[[ Given records open ]]

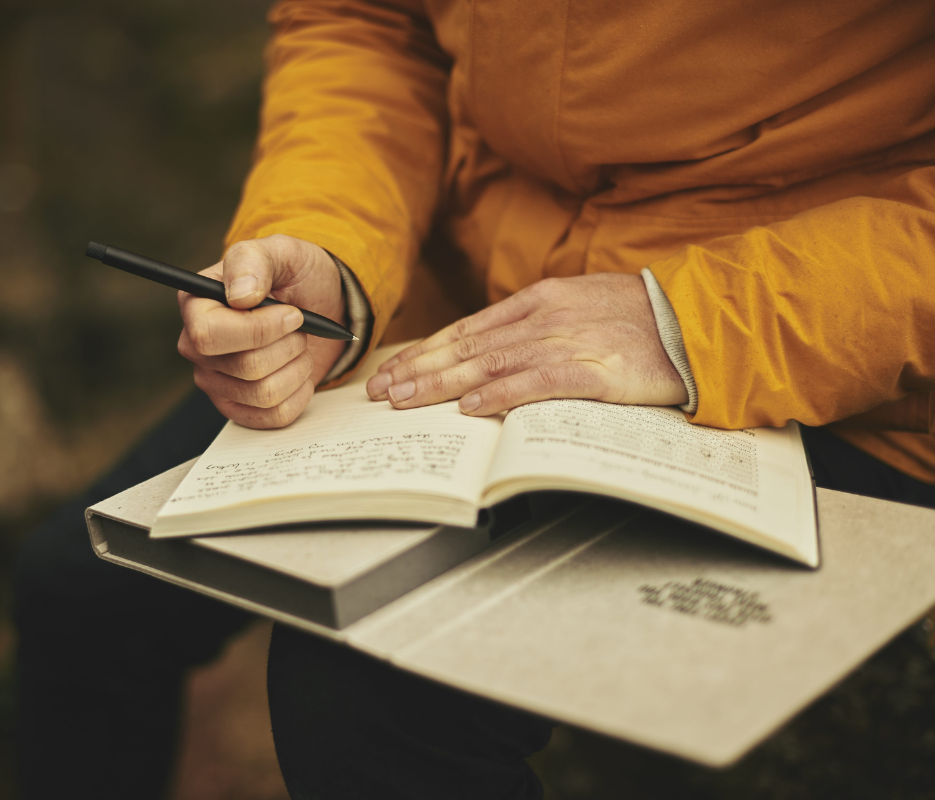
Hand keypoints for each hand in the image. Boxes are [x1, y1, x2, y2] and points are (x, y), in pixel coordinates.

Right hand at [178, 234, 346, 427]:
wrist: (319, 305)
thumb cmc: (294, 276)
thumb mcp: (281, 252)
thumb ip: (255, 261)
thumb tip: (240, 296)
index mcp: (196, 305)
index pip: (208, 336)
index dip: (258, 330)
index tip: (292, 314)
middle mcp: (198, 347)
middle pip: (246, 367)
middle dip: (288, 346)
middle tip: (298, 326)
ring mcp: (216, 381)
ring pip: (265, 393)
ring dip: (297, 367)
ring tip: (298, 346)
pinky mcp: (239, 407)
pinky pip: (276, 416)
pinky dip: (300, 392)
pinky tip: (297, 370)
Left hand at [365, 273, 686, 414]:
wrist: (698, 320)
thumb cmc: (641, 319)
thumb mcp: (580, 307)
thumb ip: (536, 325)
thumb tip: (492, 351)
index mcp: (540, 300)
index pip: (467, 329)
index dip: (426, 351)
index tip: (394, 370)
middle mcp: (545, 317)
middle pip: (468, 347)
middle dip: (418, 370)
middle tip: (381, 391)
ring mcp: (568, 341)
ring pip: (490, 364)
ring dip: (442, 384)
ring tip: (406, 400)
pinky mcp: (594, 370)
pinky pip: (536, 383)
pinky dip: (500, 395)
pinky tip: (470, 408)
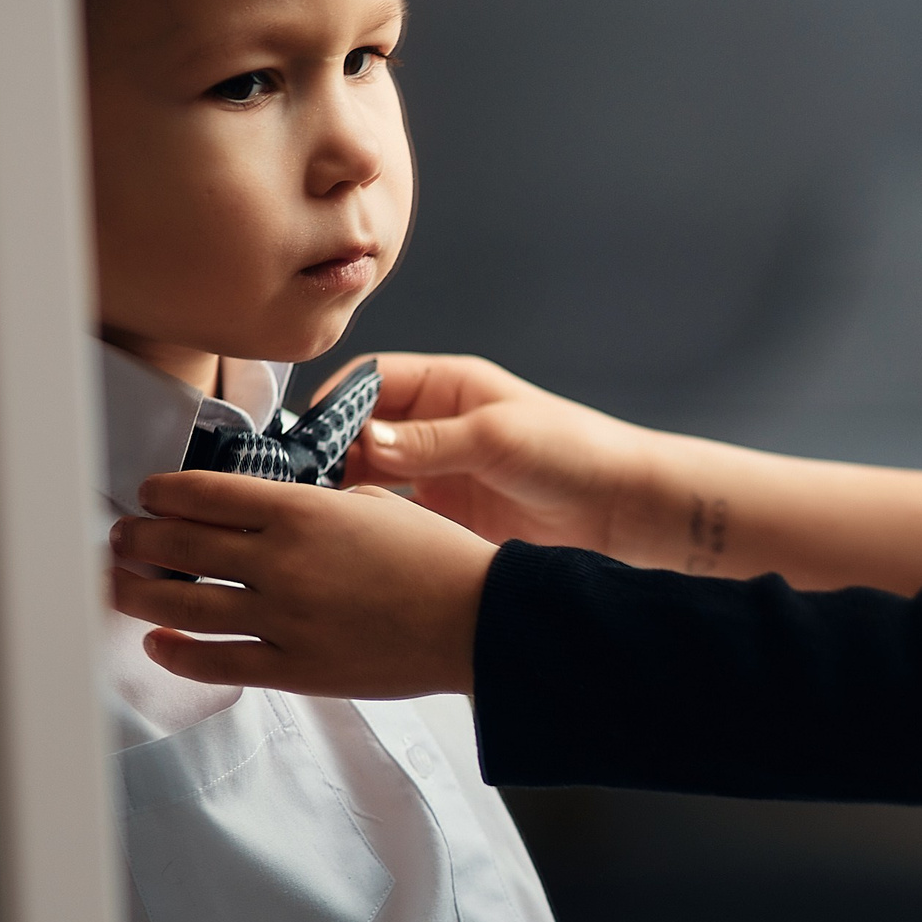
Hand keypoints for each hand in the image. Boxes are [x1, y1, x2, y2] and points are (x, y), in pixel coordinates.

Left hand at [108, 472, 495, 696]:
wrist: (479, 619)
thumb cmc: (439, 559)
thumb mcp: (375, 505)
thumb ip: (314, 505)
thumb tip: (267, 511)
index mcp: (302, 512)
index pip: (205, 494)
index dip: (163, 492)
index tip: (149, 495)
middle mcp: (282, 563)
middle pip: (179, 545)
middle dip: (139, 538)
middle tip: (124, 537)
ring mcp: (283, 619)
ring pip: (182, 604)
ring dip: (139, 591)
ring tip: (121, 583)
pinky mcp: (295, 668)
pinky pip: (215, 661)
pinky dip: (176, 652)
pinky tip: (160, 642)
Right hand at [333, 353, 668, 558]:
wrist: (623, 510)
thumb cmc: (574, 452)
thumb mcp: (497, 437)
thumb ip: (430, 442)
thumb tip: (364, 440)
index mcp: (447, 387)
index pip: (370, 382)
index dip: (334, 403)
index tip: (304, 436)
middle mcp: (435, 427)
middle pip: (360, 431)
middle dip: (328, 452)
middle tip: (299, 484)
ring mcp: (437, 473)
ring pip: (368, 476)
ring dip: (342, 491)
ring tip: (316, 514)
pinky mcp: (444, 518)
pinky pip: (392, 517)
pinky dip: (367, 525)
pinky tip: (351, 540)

[[ Given records closed ]]

§ **Exercise requirements**:
Count the lines in the records above that contain the word "hand", and reply with only that number.

§ **Task response**:
6